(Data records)
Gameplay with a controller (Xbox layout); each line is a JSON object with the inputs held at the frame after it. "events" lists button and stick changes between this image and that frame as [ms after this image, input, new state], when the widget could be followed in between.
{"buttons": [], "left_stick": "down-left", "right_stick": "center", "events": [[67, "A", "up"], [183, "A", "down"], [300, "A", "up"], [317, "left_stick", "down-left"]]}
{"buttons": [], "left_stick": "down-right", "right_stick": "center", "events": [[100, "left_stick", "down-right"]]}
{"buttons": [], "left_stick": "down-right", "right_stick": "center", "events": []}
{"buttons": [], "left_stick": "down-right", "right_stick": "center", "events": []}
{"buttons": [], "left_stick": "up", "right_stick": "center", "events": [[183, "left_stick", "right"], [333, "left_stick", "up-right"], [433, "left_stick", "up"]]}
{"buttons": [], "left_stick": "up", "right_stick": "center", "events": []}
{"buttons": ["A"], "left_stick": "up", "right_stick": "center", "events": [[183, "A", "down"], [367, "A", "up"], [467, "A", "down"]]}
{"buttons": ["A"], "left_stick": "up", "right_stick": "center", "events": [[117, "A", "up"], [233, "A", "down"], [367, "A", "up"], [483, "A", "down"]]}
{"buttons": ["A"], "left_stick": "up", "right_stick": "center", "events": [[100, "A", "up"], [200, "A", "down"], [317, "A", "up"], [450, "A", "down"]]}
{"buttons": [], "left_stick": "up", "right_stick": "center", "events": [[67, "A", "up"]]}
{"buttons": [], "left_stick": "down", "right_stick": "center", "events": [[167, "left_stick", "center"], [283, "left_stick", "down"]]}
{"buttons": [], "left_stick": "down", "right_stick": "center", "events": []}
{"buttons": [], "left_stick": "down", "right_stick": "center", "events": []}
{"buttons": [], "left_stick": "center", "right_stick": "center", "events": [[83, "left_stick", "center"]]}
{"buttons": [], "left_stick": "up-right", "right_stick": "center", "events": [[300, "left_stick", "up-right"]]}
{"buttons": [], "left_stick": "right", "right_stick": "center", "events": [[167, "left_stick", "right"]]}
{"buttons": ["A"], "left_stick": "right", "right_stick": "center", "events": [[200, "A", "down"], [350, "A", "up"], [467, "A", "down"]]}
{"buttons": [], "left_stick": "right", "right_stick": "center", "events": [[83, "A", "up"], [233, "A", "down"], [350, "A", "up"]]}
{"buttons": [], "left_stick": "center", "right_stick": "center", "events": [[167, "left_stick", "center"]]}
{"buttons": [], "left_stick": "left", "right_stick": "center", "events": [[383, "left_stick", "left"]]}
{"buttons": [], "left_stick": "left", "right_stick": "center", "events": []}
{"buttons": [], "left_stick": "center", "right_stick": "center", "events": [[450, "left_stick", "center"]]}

> **Problem statement**: Each entry above needs to be output exactly as written.

> **Solution to the problem**:
Gameplay with a controller (Xbox layout); each line is a JSON object with the inputs held at the frame after it. "events" lists button and stick changes between this image and that frame as [ms after this image, input, new state], when the widget could be followed in between.
{"buttons": [], "left_stick": "down-left", "right_stick": "center", "events": [[67, "A", "up"], [183, "A", "down"], [300, "A", "up"], [317, "left_stick", "down-left"]]}
{"buttons": [], "left_stick": "down-right", "right_stick": "center", "events": [[100, "left_stick", "down-right"]]}
{"buttons": [], "left_stick": "down-right", "right_stick": "center", "events": []}
{"buttons": [], "left_stick": "down-right", "right_stick": "center", "events": []}
{"buttons": [], "left_stick": "up", "right_stick": "center", "events": [[183, "left_stick", "right"], [333, "left_stick", "up-right"], [433, "left_stick", "up"]]}
{"buttons": [], "left_stick": "up", "right_stick": "center", "events": []}
{"buttons": ["A"], "left_stick": "up", "right_stick": "center", "events": [[183, "A", "down"], [367, "A", "up"], [467, "A", "down"]]}
{"buttons": ["A"], "left_stick": "up", "right_stick": "center", "events": [[117, "A", "up"], [233, "A", "down"], [367, "A", "up"], [483, "A", "down"]]}
{"buttons": ["A"], "left_stick": "up", "right_stick": "center", "events": [[100, "A", "up"], [200, "A", "down"], [317, "A", "up"], [450, "A", "down"]]}
{"buttons": [], "left_stick": "up", "right_stick": "center", "events": [[67, "A", "up"]]}
{"buttons": [], "left_stick": "down", "right_stick": "center", "events": [[167, "left_stick", "center"], [283, "left_stick", "down"]]}
{"buttons": [], "left_stick": "down", "right_stick": "center", "events": []}
{"buttons": [], "left_stick": "down", "right_stick": "center", "events": []}
{"buttons": [], "left_stick": "center", "right_stick": "center", "events": [[83, "left_stick", "center"]]}
{"buttons": [], "left_stick": "up-right", "right_stick": "center", "events": [[300, "left_stick", "up-right"]]}
{"buttons": [], "left_stick": "right", "right_stick": "center", "events": [[167, "left_stick", "right"]]}
{"buttons": ["A"], "left_stick": "right", "right_stick": "center", "events": [[200, "A", "down"], [350, "A", "up"], [467, "A", "down"]]}
{"buttons": [], "left_stick": "right", "right_stick": "center", "events": [[83, "A", "up"], [233, "A", "down"], [350, "A", "up"]]}
{"buttons": [], "left_stick": "center", "right_stick": "center", "events": [[167, "left_stick", "center"]]}
{"buttons": [], "left_stick": "left", "right_stick": "center", "events": [[383, "left_stick", "left"]]}
{"buttons": [], "left_stick": "left", "right_stick": "center", "events": []}
{"buttons": [], "left_stick": "center", "right_stick": "center", "events": [[450, "left_stick", "center"]]}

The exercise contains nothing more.